Each line in the records that mentions the word "fill" needs to be listed.

**Data to process:**
---------------

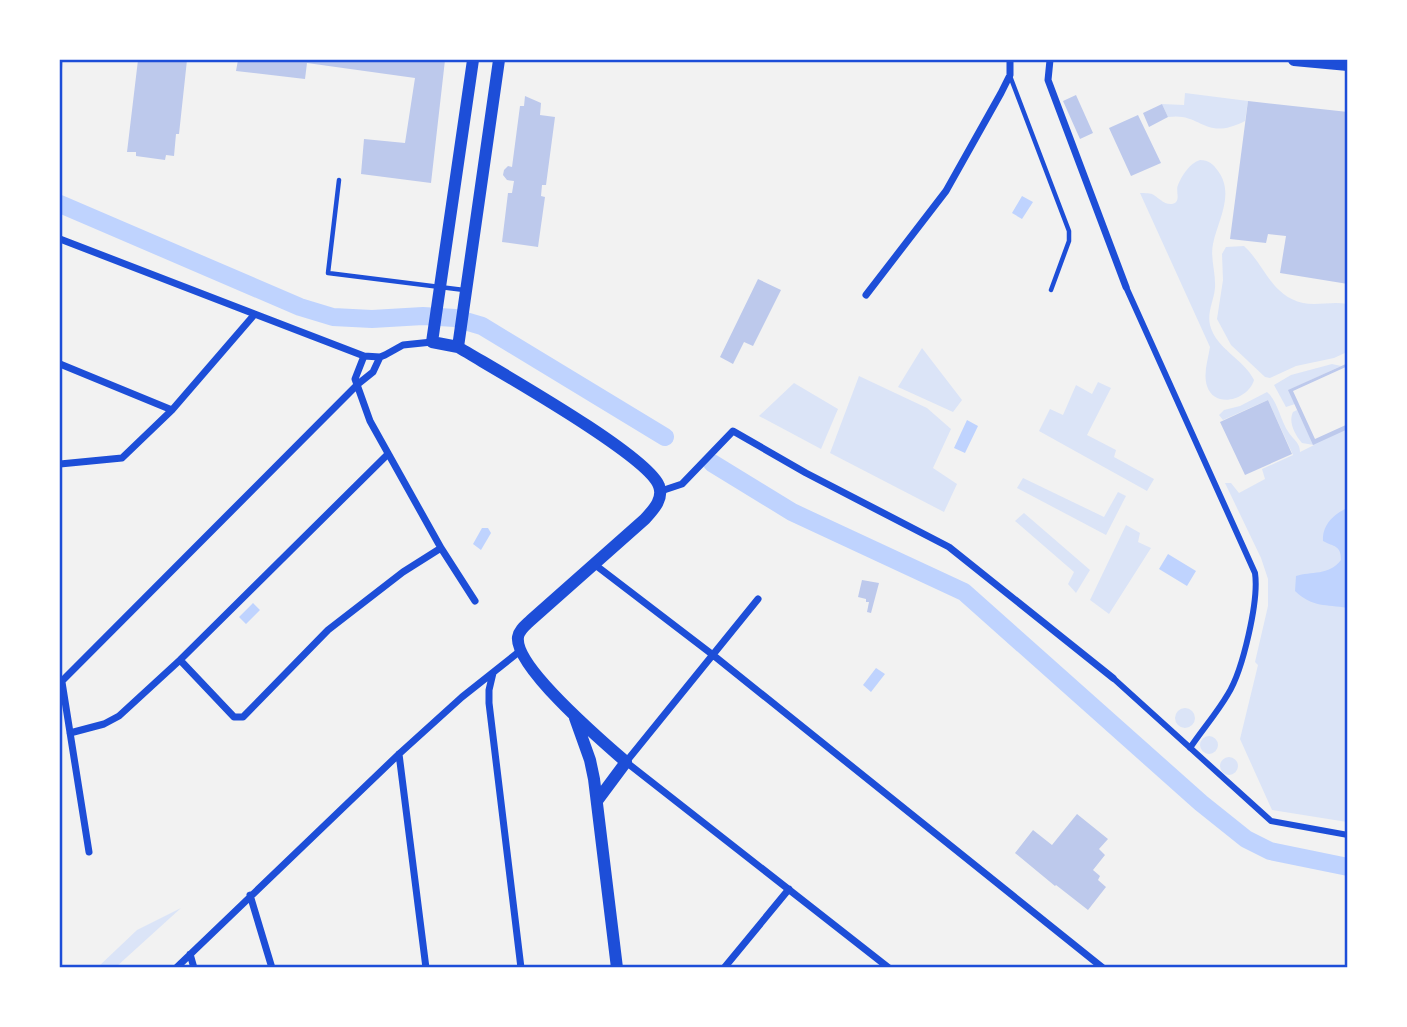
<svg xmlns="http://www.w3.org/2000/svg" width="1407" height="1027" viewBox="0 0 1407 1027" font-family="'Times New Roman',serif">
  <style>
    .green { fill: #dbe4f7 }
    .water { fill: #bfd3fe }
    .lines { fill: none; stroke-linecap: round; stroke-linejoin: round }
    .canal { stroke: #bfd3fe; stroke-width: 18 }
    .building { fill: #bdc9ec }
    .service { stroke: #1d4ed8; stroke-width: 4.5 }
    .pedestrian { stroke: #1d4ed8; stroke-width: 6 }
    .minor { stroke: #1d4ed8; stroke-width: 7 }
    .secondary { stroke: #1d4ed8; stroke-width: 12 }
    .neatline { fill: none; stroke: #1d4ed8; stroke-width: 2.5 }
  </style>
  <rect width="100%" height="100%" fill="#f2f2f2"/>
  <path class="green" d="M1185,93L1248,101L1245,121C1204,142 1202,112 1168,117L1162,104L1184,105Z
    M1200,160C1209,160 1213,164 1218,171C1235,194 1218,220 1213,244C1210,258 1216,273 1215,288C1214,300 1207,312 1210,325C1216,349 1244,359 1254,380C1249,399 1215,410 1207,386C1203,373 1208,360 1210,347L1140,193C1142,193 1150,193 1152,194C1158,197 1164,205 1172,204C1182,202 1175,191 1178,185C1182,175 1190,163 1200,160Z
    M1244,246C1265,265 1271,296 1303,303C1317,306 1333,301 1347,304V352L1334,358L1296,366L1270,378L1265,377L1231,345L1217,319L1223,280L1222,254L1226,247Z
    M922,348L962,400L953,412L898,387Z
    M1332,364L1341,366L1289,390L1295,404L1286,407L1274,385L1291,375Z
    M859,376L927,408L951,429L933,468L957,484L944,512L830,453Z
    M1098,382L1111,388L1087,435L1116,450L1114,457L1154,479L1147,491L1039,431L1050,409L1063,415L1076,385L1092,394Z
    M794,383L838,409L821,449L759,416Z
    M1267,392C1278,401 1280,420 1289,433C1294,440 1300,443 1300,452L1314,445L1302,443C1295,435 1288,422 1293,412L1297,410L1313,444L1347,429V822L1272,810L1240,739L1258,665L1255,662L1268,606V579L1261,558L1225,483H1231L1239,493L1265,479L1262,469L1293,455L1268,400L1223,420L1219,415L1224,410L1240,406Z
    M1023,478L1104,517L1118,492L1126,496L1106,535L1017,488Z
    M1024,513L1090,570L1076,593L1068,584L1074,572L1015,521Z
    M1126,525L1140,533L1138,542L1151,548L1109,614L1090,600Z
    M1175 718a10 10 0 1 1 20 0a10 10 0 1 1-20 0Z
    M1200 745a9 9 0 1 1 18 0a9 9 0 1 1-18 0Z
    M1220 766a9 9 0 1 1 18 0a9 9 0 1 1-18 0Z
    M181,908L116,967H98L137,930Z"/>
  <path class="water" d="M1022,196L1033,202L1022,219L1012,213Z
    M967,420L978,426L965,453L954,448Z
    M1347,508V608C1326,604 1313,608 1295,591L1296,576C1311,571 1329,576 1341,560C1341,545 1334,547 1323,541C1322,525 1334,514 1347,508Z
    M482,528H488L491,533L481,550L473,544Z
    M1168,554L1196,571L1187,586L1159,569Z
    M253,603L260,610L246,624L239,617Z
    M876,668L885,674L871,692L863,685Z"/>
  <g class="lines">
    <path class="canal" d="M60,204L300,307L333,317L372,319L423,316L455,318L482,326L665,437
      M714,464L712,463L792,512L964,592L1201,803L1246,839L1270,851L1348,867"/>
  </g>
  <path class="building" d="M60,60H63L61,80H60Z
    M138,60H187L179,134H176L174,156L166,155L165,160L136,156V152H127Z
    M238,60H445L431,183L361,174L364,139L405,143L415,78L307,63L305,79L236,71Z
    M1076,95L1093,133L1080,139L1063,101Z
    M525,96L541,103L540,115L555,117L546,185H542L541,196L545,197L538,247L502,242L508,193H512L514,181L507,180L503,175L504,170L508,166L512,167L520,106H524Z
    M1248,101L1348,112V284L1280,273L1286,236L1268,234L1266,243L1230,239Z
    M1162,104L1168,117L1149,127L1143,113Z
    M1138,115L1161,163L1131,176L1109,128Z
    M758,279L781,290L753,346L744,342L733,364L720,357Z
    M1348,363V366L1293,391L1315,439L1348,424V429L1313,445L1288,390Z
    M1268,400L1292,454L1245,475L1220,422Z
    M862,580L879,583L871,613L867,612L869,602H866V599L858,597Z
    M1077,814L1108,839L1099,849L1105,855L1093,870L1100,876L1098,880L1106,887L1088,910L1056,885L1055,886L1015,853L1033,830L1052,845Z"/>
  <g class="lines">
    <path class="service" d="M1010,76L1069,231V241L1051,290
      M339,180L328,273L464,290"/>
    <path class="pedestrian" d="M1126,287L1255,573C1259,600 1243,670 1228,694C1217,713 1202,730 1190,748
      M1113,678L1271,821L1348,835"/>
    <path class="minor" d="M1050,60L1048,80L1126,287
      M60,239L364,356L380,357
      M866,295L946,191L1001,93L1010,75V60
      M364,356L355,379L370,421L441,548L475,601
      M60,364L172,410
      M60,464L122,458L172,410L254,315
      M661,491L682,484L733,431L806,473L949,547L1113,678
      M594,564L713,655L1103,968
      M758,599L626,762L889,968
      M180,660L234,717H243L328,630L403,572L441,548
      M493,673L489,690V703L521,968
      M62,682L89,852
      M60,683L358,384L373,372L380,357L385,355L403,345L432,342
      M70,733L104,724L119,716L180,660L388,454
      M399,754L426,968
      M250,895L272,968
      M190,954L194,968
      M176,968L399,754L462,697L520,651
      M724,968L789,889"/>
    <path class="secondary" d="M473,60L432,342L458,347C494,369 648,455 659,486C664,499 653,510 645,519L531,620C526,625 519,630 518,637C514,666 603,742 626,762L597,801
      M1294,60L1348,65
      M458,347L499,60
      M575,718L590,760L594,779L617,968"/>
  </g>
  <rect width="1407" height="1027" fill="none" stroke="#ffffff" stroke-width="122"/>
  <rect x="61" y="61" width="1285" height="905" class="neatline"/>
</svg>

---------------

**Your solution:**
    .green { fill: #dbe4f7 }
    .water { fill: #bfd3fe }
    .lines { fill: none; stroke-linecap: round; stroke-linejoin: round }
    .building { fill: #bdc9ec }
    .neatline { fill: none; stroke: #1d4ed8; stroke-width: 2.5 }
  <rect width="100%" height="100%" fill="#f2f2f2"/>
  <rect width="1407" height="1027" fill="none" stroke="#ffffff" stroke-width="122"/>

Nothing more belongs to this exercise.